Messinger v Mount Sinai Med. Ctr.
2005 NY Slip Op 00650 [15 AD3d 189]
February 3, 2005
Appellate Division, First Department
Published by New York State Law Reporting Bureau pursuant to Judiciary Law § 431.
As corrected through Wednesday, April 20, 2005


Herbert Messinger et al., Appellants,
v
The Mount Sinai Medical Center et al., Respondents.

[*1]

Judgment, Supreme Court, New York County (Ira Gammerman, J.), entered July 29, 2002, dismissing the complaint as brought against defendants Mount Sinai Medical Center and Urken, and as brought individually against all defendants, and on verdict rendered after jury trial in favor of defendants Baumlin, Hammer and Fisher, unanimously affirmed, without costs.

The "trial court has broad authority to control the courtroom, rule on the admission of evidence, elicit and clarify testimony, expedite the proceedings and to admonish counsel and witnesses when necessary" (Campbell v Rogers & Wells, 218 AD2d 576, 579 [1995]). Our review of the record reveals that plaintiff was not deprived of a fair trial or the right to present his case by the trial court's intervention in the questioning of witnesses (see Lewis v Port Auth. of N.Y. & N.J., 8 AD3d 205 [2004]) or by an asserted display of bias by the court (Carson v New York City Health & Hosps. Corp., 178 AD2d 265 [1991]).

Reversal is not warranted based on the introduction of limited testimony concerning the violent conduct of family members in the emergency room after they learned that the decedent had died. Even if the court erred in this regard, any prejudice was ameliorated by its instruction to the jury (see ISS Intl. Serv. Sys. v Pastreich Realty Org., 194 AD2d 378 [1993]).

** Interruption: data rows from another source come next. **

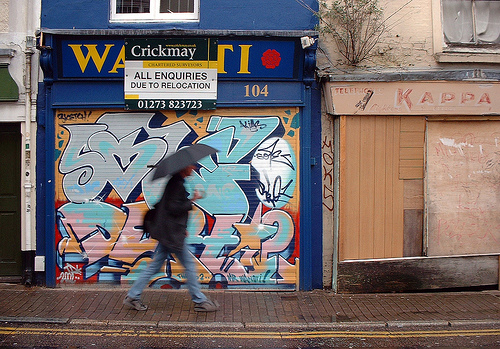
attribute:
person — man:
[126, 139, 223, 316]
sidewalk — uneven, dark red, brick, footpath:
[8, 281, 499, 348]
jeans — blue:
[129, 240, 206, 301]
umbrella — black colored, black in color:
[156, 140, 222, 198]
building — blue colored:
[34, 8, 323, 290]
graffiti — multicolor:
[57, 105, 299, 290]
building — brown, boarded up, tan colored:
[317, 3, 500, 292]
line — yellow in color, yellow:
[5, 323, 500, 339]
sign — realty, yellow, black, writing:
[124, 38, 222, 110]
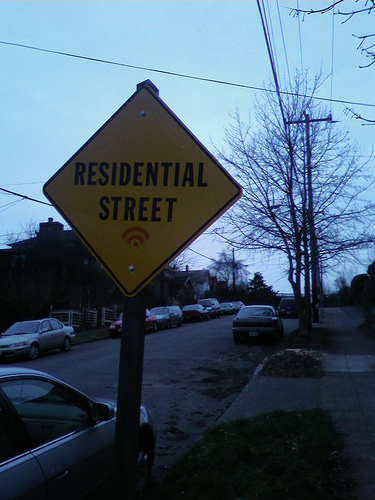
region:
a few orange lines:
[112, 224, 158, 250]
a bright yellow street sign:
[38, 80, 258, 310]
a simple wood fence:
[34, 283, 120, 343]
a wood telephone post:
[279, 77, 339, 315]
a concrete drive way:
[218, 368, 338, 439]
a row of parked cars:
[111, 293, 257, 339]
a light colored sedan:
[219, 298, 288, 352]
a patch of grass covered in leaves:
[253, 331, 331, 386]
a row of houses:
[23, 203, 256, 339]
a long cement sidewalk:
[299, 267, 369, 479]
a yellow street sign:
[41, 82, 248, 291]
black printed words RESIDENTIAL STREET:
[69, 157, 205, 219]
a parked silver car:
[0, 361, 155, 491]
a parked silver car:
[231, 303, 287, 346]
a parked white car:
[5, 319, 77, 359]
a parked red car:
[106, 306, 160, 334]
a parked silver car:
[149, 303, 182, 329]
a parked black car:
[183, 301, 210, 321]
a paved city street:
[0, 289, 281, 486]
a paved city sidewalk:
[316, 294, 373, 487]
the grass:
[214, 428, 286, 498]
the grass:
[237, 465, 263, 495]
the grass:
[231, 445, 258, 498]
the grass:
[247, 452, 267, 497]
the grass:
[238, 450, 281, 495]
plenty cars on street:
[153, 288, 235, 360]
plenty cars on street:
[162, 285, 227, 333]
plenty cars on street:
[138, 307, 221, 371]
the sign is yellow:
[113, 158, 177, 406]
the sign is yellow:
[95, 204, 173, 349]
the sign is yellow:
[78, 161, 202, 462]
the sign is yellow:
[150, 206, 214, 414]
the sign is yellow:
[136, 189, 208, 347]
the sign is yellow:
[117, 98, 226, 303]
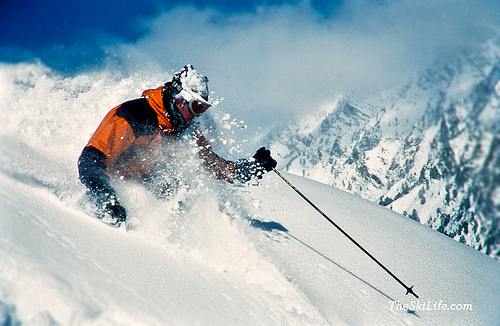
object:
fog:
[60, 0, 498, 150]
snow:
[7, 63, 498, 322]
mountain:
[1, 125, 499, 325]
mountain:
[230, 19, 499, 261]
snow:
[240, 26, 499, 261]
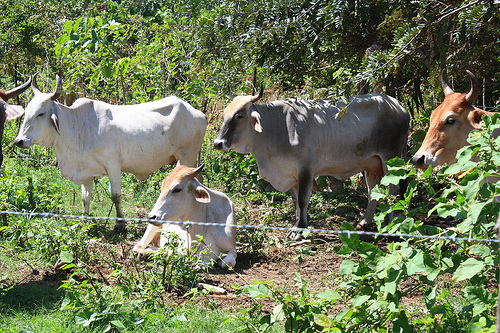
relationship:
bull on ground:
[14, 72, 208, 234] [3, 72, 499, 329]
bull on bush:
[412, 70, 499, 189] [337, 111, 495, 330]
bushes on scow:
[390, 151, 498, 326] [407, 78, 494, 165]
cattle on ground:
[6, 77, 489, 261] [3, 72, 499, 329]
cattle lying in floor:
[132, 159, 236, 268] [0, 119, 498, 330]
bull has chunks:
[14, 72, 208, 234] [52, 74, 69, 101]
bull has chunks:
[14, 72, 208, 234] [29, 72, 44, 91]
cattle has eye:
[132, 159, 236, 268] [165, 183, 187, 196]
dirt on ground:
[179, 191, 384, 311] [3, 72, 499, 329]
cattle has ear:
[132, 159, 236, 268] [196, 182, 210, 207]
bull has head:
[399, 65, 497, 192] [405, 63, 483, 183]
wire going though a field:
[3, 207, 498, 251] [7, 3, 498, 330]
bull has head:
[14, 72, 208, 234] [13, 75, 70, 152]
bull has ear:
[6, 87, 216, 250] [466, 98, 498, 125]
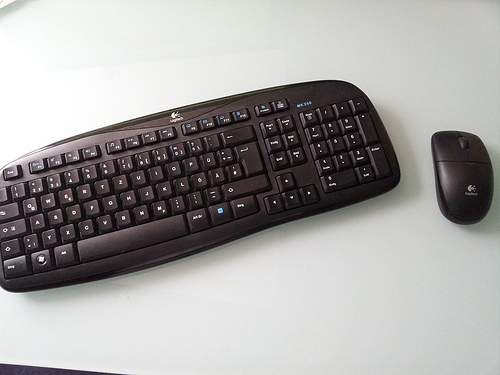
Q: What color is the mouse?
A: Black.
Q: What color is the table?
A: White.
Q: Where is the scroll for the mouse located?
A: Between the top two buttons.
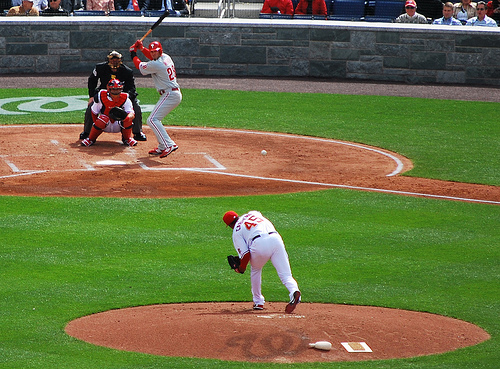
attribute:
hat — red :
[221, 203, 241, 216]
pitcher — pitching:
[222, 211, 303, 312]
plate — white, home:
[95, 157, 129, 166]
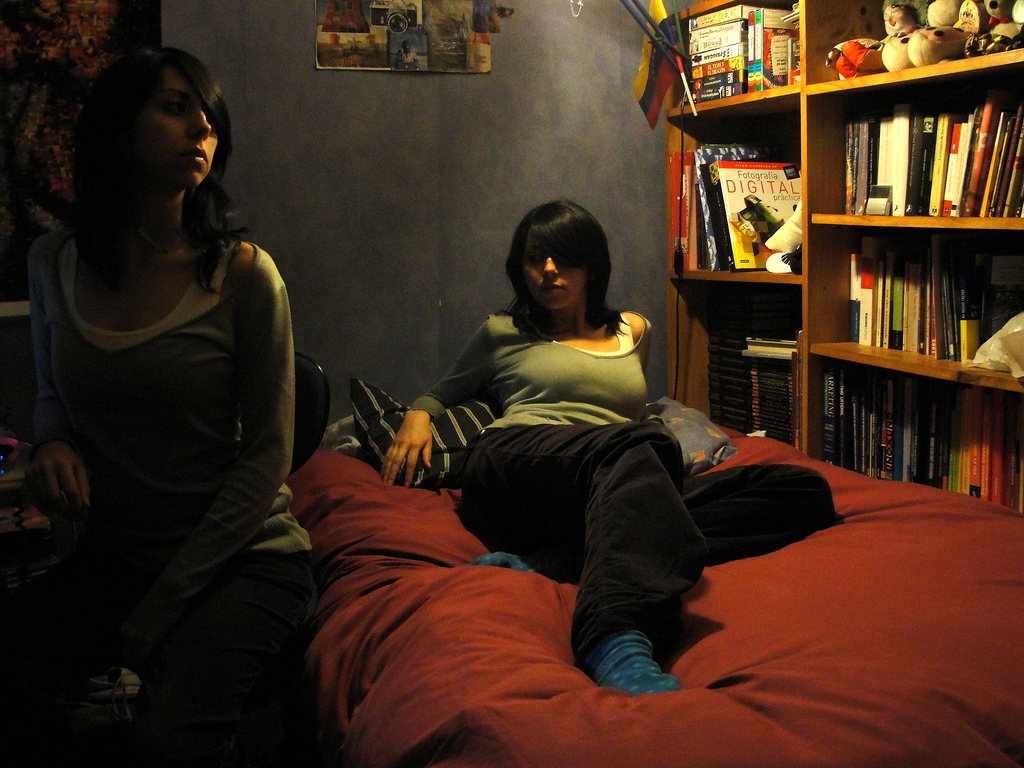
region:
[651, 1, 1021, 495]
the book shelves on the wall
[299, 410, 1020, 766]
the comforter on the bed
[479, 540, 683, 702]
the blue socks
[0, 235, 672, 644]
the green shirt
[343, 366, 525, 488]
a striped pillow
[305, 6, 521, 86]
a picture on the wall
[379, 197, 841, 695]
a lady laying down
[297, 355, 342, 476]
a black chair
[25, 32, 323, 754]
a girl sitting in the chair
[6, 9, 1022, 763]
a small bedroom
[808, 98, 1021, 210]
A row of books on a shelf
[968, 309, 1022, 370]
A white bag on a shelf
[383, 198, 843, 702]
A girl on a bed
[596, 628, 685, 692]
A blue sock on a girl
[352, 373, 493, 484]
A black and white striped pillow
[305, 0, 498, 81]
A picture hanging on a wall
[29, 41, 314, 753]
A girl sitting on a bed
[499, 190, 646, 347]
Girl has dark hair.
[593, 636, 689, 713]
Girl is wearing blue sock.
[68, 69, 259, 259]
Girl has long dark hair.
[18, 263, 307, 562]
Girl wearing gray shirt.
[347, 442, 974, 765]
Red bedspread on bed.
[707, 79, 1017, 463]
Wood book shelf near wall.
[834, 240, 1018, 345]
Books on bookshelf near bed.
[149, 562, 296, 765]
Girl is wearing black pants.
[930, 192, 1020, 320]
a book on the shelf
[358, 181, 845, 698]
woman sitting on the bed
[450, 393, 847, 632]
black pants of the woman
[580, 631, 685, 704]
blue colored sock of the woman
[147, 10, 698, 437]
blue colored wall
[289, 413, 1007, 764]
red colored blanket of the bed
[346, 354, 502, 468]
black and white striped pillow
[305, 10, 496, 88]
poster on the blue wall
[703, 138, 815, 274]
magazine that says digital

Nor did the court improvidently exercise its discretion in refusing to grant plaintiff a continuance or allow him to introduce rebuttal testimony (see Rosseland v Hospital of Albert Einstein Coll. of Medicine, 158 AD2d 409 [1990]). Furthermore, plaintiff has not demonstrated that but for the alleged evidentiary errors, he would have prevailed on the merits of the malpractice claim.

We have considered plaintiff's other arguments and find them unavailing. Concur—Saxe, J.P., Friedman, Marlow, Sullivan and Williams, JJ.